Source: The Jewish Week
Luria Academy in Prospect Heights, Brooklyn, which started the new school year this week with 140 students (up from 107 last year) and a newly expanded facility, is one of more than 40 Jewish Montessori schools in North America. More than 20 have, like Luria, opened within the past decade, forming a small but growing movement, a bright spot within a Jewish day school world where (with the exception of the ultra-Orthodox community) flat or declining enrollment is the norm.
While fewer than 1,000 Jewish elementary day school students in North America are enrolled in Montessori programs, the numbers at the eight largest Jewish Montessori schools have jumped by 75 percent in the past five years, according to the New Jersey-based Jewish Montessori Society.
The individualized yet highly structured pedagogical approach, developed by Italian physician Maria Montessori, has been around for more than a century. But in recent years, it has become increasingly popular in both Jewish and secular educational circles, including public schools.
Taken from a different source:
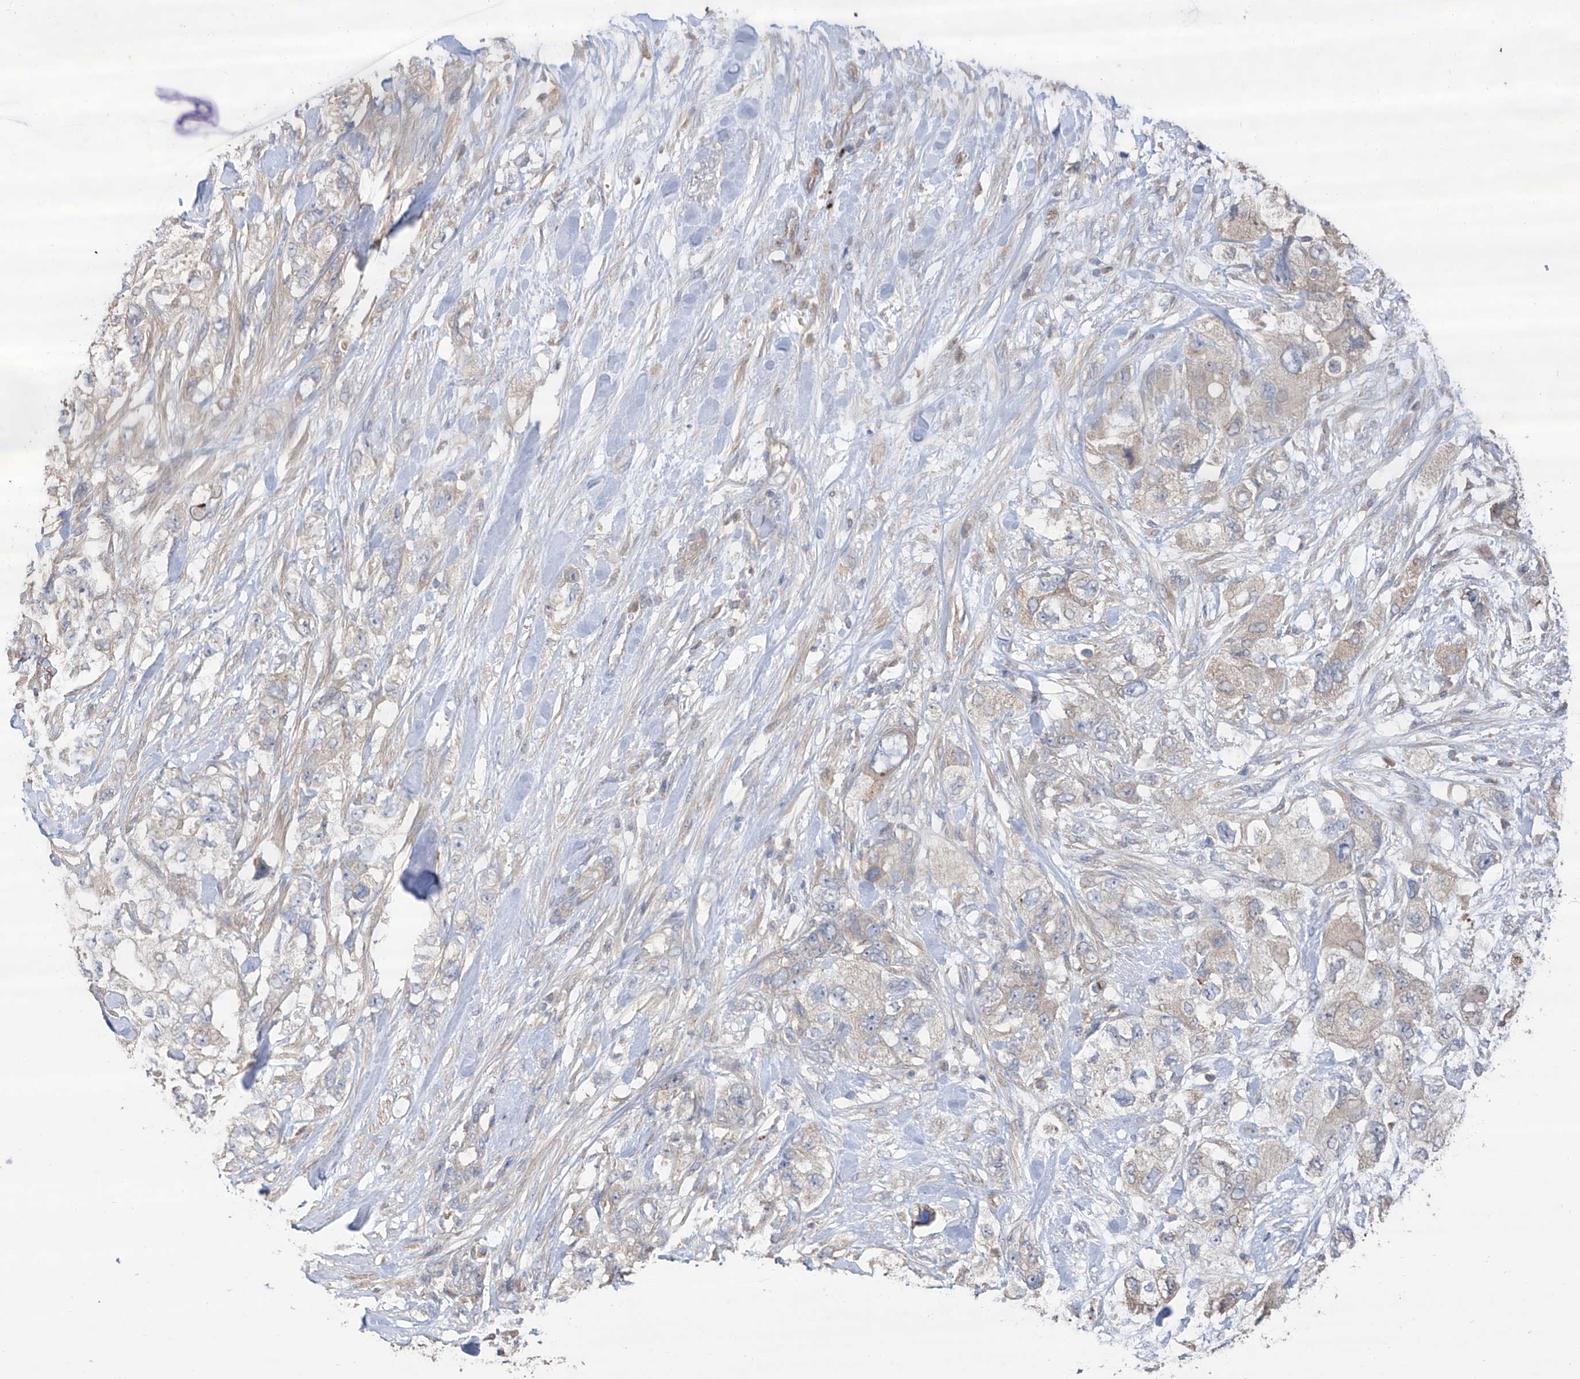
{"staining": {"intensity": "negative", "quantity": "none", "location": "none"}, "tissue": "pancreatic cancer", "cell_type": "Tumor cells", "image_type": "cancer", "snomed": [{"axis": "morphology", "description": "Adenocarcinoma, NOS"}, {"axis": "topography", "description": "Pancreas"}], "caption": "Tumor cells are negative for protein expression in human pancreatic adenocarcinoma. The staining is performed using DAB brown chromogen with nuclei counter-stained in using hematoxylin.", "gene": "EDN1", "patient": {"sex": "female", "age": 73}}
According to Ami Petter-Lipstein, who together with her husband Daniel founded the Jewish Montessori Society (JMS) in 2011, Jewish Montessori has been growing over the last 15 years, and has experienced “exponential growth” since 2005.
This fall new Jewish Montessori schools are opening in Chicago, Denver and London; in Ohio, Cincinnati Hebrew Day School is opening a separate Montessori track alongside its traditional program. A school in Los Angeles is about to start its second year, while Alef Bet Montessori, a school begun eight years ago in Rockville, Md., last year expanded from nursery-only to elementary school. Meanwhile, several groups around the country are planning new Jewish Montessori programs.
While most Jewish Montessori schools are nursery, or nursery and elementary, several run through eighth grade or, like Luria, Alef Bet and Lamplighters, plan to. While Petter-Lipstein said she knows of no Jewish Montessori high schools, “I think someone will do it in the next decade.”
Exactly what is Montessori, and why is it taking off now?
Originally developed for educating children with special needs, Montessori is a method in which children largely work independently and in small mixed-age groups at their own pace; specially trained teachers closely monitor the students’ progress and are available to help, but spend little time lecturing to the whole class.
Montessori materials tend to be tactile and multi-sensory: things like beads, sandpaper, fabric, and wooden boxes and blocks.
Montessori works, says Bryna Lieder, the educational director of Luria, because, “Children are naturally inquisitive and crave a sense of mastery.”